Insulation value of masonry walls vs wood-frame walls
You should be able to find guidance. For example Scottish Guidance, UK Guidance
In the UK, I believe regulations specify maximum U-values
U-values are measured in watts per square metre per degree Kelvin (W/m²K).
So for example, if we consider a double glazed window with a U-value of 2.8, for every degree difference in temperature between the inside and outside of the window, 2.8 watts will be transmitted every square meter.
A range of possible U-values are indicated below for the purposes of comparison:
Solid brick wall 2.0
Cavity wall with no insulation 1.5
Insulated wall 0.3
Insulated roof 0.2
Single glazing 4.8
Double glazing 2.8
Low e double glazing 2
Triple glazing 1.5
Part L of the Building Regulations (Conservation of fuel and power) now prevents certain forms of construction by setting limiting standards (ie maximum U-values) for building elements.
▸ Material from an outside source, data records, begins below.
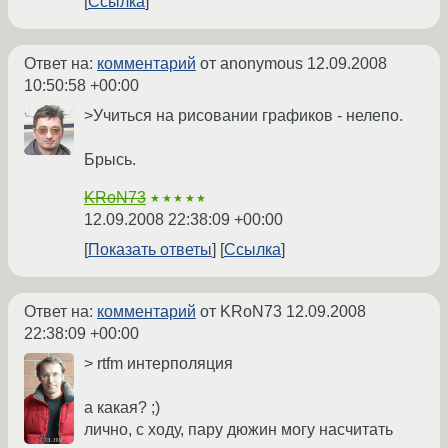
Ссылка
Ответ на:
комментарий
от anonymous
12.09.2008
10:50:58 +00:00
>Учиться на рисовании графиков - нелепо.
Брысь.
KRoN73
★★★★★
12.09.2008 22:38:09 +00:00
Показать ответы
Ссылка
Ответ на:
комментарий
от KRoN73
12.09.2008
22:38:09 +00:00
> rtfm интерполяция
а какая? ;)
лично, с ходу, пару дюжин могу насчитать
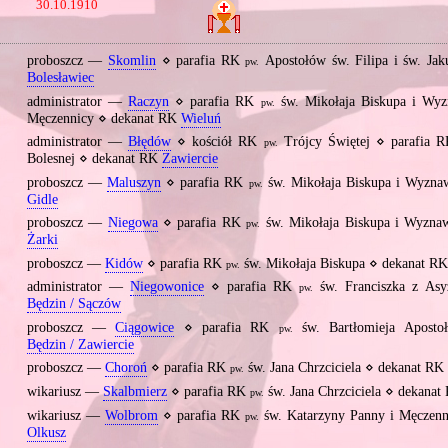
30.10.1910
proboszcz —
Skomlin
⋄ parafia RK
Apostołów św. Filipa i św. Ja
pw.
Bolesławiec
administrator —
Raczyn
⋄ parafia RK
św. Mikołaja Biskupa i Wyz
pw.
Męczennicy ⋄ dekanat RK
Wieluń
administrator —
Błędów
⋄ kościół RK
Trójcy Świętej ⋄ parafia 
pw.
Bolesnej ⋄ dekanat RK
Zawiercie
proboszcz —
Maluszyn
⋄ parafia RK
św. Mikołaja Biskupa i Wyzna
pw.
Gidle
proboszcz —
Niegowa
⋄ parafia RK
św. Mikołaja Biskupa i Wyzna
pw.
Żarki
proboszcz —
Kidów
⋄ parafia RK
św. Mikołaja Biskupa ⋄ dekanat R
pw.
administrator —
Niegowonice
⋄ parafia RK
św. Franciszka z As
pw.
Będzin / Sączów
proboszcz —
Ciągowice
⋄ parafia RK
św. Bartłomieja Aposto
pw.
Będzin / Zawiercie
proboszcz —
Choroń
⋄ parafia RK
św. Jana Chrzciciela ⋄ dekanat RK
pw.
wikariusz —
Skalbmierz
⋄ parafia RK
św. Jana Chrzciciela ⋄ dekana
pw.
wikariusz —
Wolbrom
⋄ parafia RK
św. Katarzyny Panny i Męczen
pw.
Olkusz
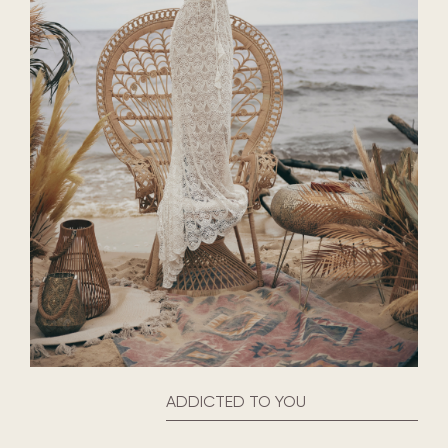
ADDICTED TO YOU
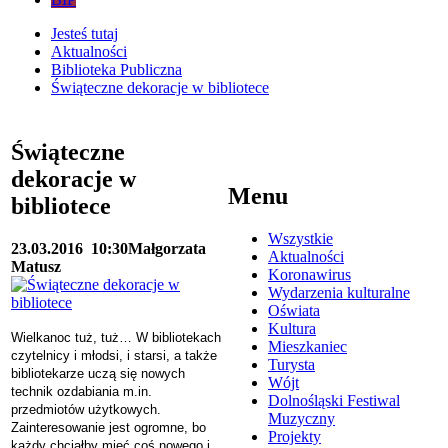
Jesteś tutaj
Aktualności
Biblioteka Publiczna
Świąteczne dekoracje w bibliotece
Świąteczne
dekoracje w
Menu
bibliotece
Wszystkie
23.03.2016
10:30
Małgorzata
Aktualności
Matusz
Koronawirus
Wydarzenia kulturalne
Oświata
Kultura
Wielkanoc tuż, tuż… W bibliotekach
Mieszkaniec
czytelnicy i młodsi, i starsi, a także
Turysta
bibliotekarze uczą się nowych
Wójt
technik ozdabiania m.in.
Dolnośląski Festiwal
przedmiotów użytkowych.
Muzyczny
Zainteresowanie jest ogromne, bo
Projekty
każdy chciałby mieć coś nowego i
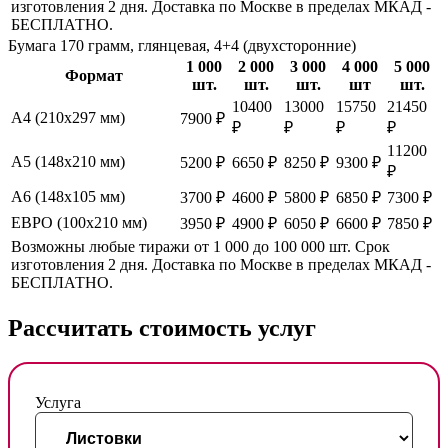
изготовления 2 дня. Доставка по Москве в пределах МКАД -
БЕСПЛАТНО.
Бумага 170 грамм, глянцевая, 4+4 (двухсторонние)
1 000
2 000
3 000
4 000
5 000
Формат
шт.
шт.
шт.
шт
шт.
10400
13000
15750
21450
А4 (210х297 мм)
7900 ₽
₽
₽
₽
₽
11200
А5 (148х210 мм)
5200 ₽
6650 ₽
8250 ₽
9300 ₽
₽
А6 (148х105 мм)
3700 ₽
4600 ₽
5800 ₽
6850 ₽
7300 ₽
ЕВРО (100х210 мм)
3950 ₽
4900 ₽
6050 ₽
6600 ₽
7850 ₽
Возможны любые тиражи от 1 000 до 100 000 шт. Срок
изготовления 2 дня. Доставка по Москве в пределах МКАД -
БЕСПЛАТНО.
Рассчитать стоимость услуг
Услуга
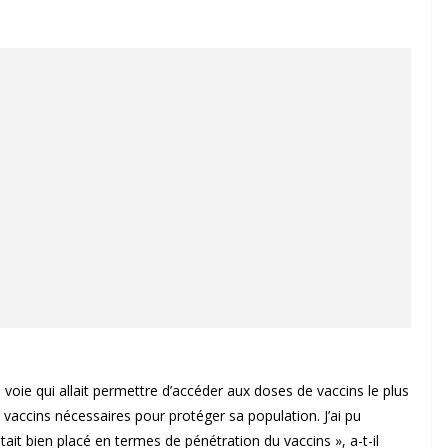
a voie qui allait permettre d’accéder aux doses de vaccins le plus
vaccins nécessaires pour protéger sa population. J’ai pu
tait bien placé en termes de pénétration du vaccins », a-t-il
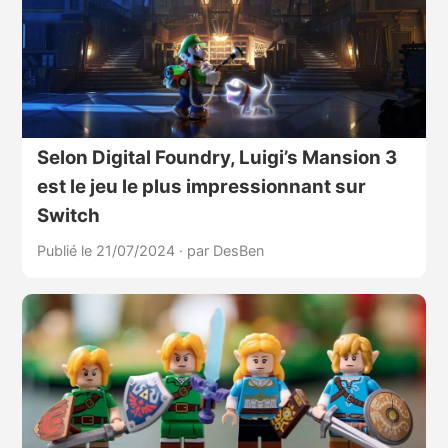
Selon Digital Foundry, Luigi’s Mansion 3
est le jeu le plus impressionnant sur
Switch
Publié le 21/07/2024
·
par DesBen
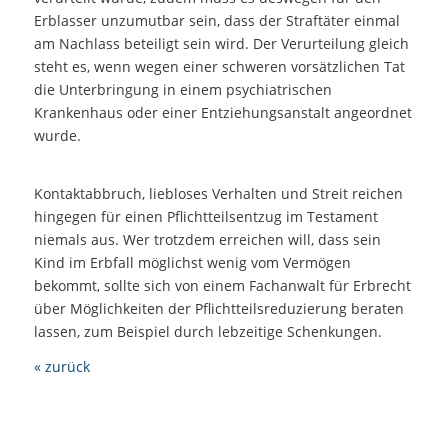
Erblasser unzumutbar sein, dass der Straftäter einmal
am Nachlass beteiligt sein wird. Der Verurteilung gleich
steht es, wenn wegen einer schweren vorsätzlichen Tat
die Unterbringung in einem psychiatrischen
Krankenhaus oder einer Entziehungsanstalt angeordnet
wurde.
Kontaktabbruch, liebloses Verhalten und Streit reichen
hingegen für einen Pflichtteilsentzug im Testament
niemals aus. Wer trotzdem erreichen will, dass sein
Kind im Erbfall möglichst wenig vom Vermögen
bekommt, sollte sich von einem Fachanwalt für Erbrecht
über Möglichkeiten der Pflichtteilsreduzierung beraten
lassen, zum Beispiel durch lebzeitige Schenkungen.
« zurück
More detailed advice on construction suggests various combinations of materials to meet U-value regulations.
So, if regulations in France were comparable to those in the UK you might need evidence that your constructed wall will have a U-value less than 0.28 W/m²K and that the overall building's U-values still meet regulations.
In France, I imagine your best bet is to find similar French specifications or EU specifications.
Some notes about U-values, R-Values etc
I have a small "Architects Pocket Book" ISBN 978-0-7506-8617-4 which contains all sorts of strange and wonderful information, including the following:
Thermal Conductivity (K Value)
The heat (W) transmitted through unit area (m²) of a material of unit thickness (m) for unit temperature difference (K) between inside and outside environments, expressed as W/mK
Thermal resistivity (R-value)
The reciprocal of thermal conductivity. i.e. mK/W. It measures how well a material resists the flow of heat by conduction.
Thermal resistance (R-value)
This measures how well a particular thickness of material resists the passage of heat by conduction, calculated from the R-value in units of m²K/W
Thermal transmittance (U-value)
The reciprocal of thermal resistance. i.e. W/m²K. This measures the amount of heat transmitted per unit area of a particular thickness per unit temperature difference between inside and outside environments.
U = 1 / (Rsi + Rso +Ra + R1 + R2 + R3 ... )
- Rsi = thermal resistance of internal surface.
- Rso = thermal resistance of external surface.
- Ra = thermal resistance of air spaces within construction.
- R1 = thermal resistance of successive components.
Note that for wood frame construction I understand you have to average the U-values for the parts whose cross-section is all wood (where the wooden structural members are) and parts which contain voids or insulation-filled spaces. I assume this has to be an appropriately weighted average (by area of each type of cross-section).